We would not expect this equation to give an integer. It involves the power of two irrational numbers, a division by another irrational number and even the golden ratio phi $\phi \approx 1.618$! However, it gives exactly the Fibonacci numbers – you can check yourself!

This means we can define our function rather simply:

def fib(n):
    lambda1 = (1 + sqrt(5))/2
    lambda2 = (1 - sqrt(5))/2
    return (lambda1**n - lambda2**n) / sqrt(5)
def fib_approx(n)
    # for practical range, percent error < 10^-6
    return 1.618034**n / sqrt(5)

As one would expect, this implementation is fast. We see speedups of roughly $1000$ for $n=25$, milliseconds vs microseconds. This is almost typical when mathematics are applied to a seemingly straightforward problem. There are often large benefits by making the implementation slightly more cryptic!

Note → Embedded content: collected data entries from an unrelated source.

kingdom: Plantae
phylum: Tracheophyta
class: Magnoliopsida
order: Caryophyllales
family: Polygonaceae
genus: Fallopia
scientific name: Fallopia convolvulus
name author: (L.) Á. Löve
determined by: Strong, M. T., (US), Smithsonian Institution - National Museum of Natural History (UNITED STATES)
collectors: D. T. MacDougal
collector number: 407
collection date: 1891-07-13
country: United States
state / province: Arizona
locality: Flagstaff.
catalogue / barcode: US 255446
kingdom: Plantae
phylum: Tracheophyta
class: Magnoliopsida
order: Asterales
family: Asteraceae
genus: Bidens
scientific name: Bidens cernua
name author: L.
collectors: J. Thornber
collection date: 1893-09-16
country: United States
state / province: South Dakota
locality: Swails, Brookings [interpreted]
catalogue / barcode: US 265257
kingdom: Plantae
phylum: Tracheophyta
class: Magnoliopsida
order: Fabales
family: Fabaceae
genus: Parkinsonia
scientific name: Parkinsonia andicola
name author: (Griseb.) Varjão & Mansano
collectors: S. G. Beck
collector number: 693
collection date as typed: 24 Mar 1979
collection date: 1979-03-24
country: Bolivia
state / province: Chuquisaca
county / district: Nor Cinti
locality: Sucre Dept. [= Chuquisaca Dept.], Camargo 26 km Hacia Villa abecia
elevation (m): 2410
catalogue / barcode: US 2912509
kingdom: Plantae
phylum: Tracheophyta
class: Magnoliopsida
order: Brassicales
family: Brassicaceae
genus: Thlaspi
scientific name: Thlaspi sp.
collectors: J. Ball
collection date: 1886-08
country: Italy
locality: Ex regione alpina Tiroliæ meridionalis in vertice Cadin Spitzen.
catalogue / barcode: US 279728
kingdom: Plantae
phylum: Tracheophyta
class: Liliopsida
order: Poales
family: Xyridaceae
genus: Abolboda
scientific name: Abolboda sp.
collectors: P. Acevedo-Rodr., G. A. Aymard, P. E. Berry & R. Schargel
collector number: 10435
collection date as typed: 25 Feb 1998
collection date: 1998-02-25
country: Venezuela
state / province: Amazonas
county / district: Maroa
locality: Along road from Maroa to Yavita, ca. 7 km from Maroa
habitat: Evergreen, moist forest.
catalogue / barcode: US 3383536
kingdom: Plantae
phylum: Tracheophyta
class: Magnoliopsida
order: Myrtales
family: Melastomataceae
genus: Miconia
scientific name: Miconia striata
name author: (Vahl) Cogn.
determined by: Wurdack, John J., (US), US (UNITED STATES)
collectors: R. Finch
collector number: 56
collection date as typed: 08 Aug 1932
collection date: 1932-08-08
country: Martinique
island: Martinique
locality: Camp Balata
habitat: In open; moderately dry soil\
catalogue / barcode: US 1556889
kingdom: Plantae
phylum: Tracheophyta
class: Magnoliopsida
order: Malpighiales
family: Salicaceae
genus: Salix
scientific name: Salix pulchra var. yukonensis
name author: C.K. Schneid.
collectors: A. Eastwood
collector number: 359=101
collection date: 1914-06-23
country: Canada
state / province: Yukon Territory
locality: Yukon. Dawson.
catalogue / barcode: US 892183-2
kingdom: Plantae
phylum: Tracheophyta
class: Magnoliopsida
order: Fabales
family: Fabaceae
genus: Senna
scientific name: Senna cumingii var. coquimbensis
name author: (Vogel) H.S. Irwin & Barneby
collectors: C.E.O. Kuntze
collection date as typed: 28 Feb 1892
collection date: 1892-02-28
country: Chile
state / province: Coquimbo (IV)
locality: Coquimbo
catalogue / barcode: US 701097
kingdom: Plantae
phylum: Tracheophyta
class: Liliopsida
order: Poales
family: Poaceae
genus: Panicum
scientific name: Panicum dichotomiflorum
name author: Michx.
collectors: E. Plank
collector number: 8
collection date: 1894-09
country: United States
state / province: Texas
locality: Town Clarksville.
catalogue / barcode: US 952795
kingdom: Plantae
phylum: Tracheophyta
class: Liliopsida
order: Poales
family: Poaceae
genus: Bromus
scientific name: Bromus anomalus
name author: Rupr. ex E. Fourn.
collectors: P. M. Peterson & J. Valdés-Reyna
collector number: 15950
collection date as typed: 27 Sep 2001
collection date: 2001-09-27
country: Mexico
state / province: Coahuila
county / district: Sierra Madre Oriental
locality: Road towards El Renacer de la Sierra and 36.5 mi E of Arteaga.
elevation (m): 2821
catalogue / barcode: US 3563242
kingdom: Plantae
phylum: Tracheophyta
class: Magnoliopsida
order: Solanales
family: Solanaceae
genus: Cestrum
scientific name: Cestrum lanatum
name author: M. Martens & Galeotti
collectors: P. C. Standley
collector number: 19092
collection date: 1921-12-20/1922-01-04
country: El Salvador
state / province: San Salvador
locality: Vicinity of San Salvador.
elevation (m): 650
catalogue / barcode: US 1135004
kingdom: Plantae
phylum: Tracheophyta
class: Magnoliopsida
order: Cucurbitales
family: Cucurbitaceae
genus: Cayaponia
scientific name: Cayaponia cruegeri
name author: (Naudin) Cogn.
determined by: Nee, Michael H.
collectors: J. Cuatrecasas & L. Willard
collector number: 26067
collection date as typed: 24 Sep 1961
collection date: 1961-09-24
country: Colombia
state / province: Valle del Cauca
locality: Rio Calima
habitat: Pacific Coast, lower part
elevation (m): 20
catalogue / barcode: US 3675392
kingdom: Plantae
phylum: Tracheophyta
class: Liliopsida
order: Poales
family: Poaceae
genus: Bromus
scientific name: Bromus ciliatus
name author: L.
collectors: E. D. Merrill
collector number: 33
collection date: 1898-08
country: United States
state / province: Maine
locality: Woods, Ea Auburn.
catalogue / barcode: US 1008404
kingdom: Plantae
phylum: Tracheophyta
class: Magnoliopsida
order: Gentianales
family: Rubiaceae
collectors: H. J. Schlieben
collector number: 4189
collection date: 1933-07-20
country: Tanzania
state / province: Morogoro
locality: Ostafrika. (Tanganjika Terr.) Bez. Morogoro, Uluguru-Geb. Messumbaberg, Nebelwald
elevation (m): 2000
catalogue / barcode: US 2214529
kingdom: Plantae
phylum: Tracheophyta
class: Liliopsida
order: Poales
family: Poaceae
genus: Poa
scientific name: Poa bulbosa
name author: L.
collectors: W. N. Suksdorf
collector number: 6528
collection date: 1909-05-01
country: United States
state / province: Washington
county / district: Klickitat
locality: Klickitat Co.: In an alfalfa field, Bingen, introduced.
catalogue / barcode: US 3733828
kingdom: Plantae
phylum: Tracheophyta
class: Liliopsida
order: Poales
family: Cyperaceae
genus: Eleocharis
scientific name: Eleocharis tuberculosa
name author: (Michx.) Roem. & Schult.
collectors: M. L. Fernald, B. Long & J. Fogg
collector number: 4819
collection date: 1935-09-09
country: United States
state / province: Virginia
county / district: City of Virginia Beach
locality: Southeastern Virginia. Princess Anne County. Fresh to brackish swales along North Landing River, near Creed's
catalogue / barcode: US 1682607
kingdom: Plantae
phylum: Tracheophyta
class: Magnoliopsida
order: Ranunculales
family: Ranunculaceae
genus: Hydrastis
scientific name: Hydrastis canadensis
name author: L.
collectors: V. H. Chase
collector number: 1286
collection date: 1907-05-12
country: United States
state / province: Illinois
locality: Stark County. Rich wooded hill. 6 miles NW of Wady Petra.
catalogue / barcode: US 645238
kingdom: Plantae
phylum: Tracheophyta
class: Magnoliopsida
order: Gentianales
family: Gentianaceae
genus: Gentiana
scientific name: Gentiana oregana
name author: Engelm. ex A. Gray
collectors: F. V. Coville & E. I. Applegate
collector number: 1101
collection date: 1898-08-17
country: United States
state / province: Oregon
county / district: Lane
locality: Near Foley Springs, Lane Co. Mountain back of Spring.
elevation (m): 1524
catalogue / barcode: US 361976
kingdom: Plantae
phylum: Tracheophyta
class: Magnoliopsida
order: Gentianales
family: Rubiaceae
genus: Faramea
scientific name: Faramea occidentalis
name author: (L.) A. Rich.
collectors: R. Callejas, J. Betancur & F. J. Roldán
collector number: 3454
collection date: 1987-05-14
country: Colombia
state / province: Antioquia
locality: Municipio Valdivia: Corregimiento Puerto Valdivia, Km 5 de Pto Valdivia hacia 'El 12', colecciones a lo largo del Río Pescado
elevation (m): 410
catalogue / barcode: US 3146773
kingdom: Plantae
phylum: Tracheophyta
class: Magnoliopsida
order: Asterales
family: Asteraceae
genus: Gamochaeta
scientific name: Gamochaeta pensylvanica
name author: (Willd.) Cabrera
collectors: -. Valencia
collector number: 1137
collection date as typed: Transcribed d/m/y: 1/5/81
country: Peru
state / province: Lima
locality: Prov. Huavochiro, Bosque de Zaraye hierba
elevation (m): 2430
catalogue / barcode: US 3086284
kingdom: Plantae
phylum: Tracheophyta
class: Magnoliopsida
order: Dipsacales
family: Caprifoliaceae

I’ve found that mathematics3 becomes fascinating, especially in higher level college courses, and can often yield surprising results. I mean, look at this blog post. We went from a expensive recursive equation to a simple and fast equation that only involves scalars. This derivation is one I enjoy and I especially enjoy the simplicity of the final result. This is part of the reason why I’m going to grad school for highly mathematical signal processing. Real world benefits $+$ neat theory $=$ <3.

  1. Yes, in some languages some compilers are smart enough to get rid of recursion for some functions. 

  2. I’m assuming you have taken a course that deals with matrices. 

  3. Not math. Courses beyond calculus deserve a different name.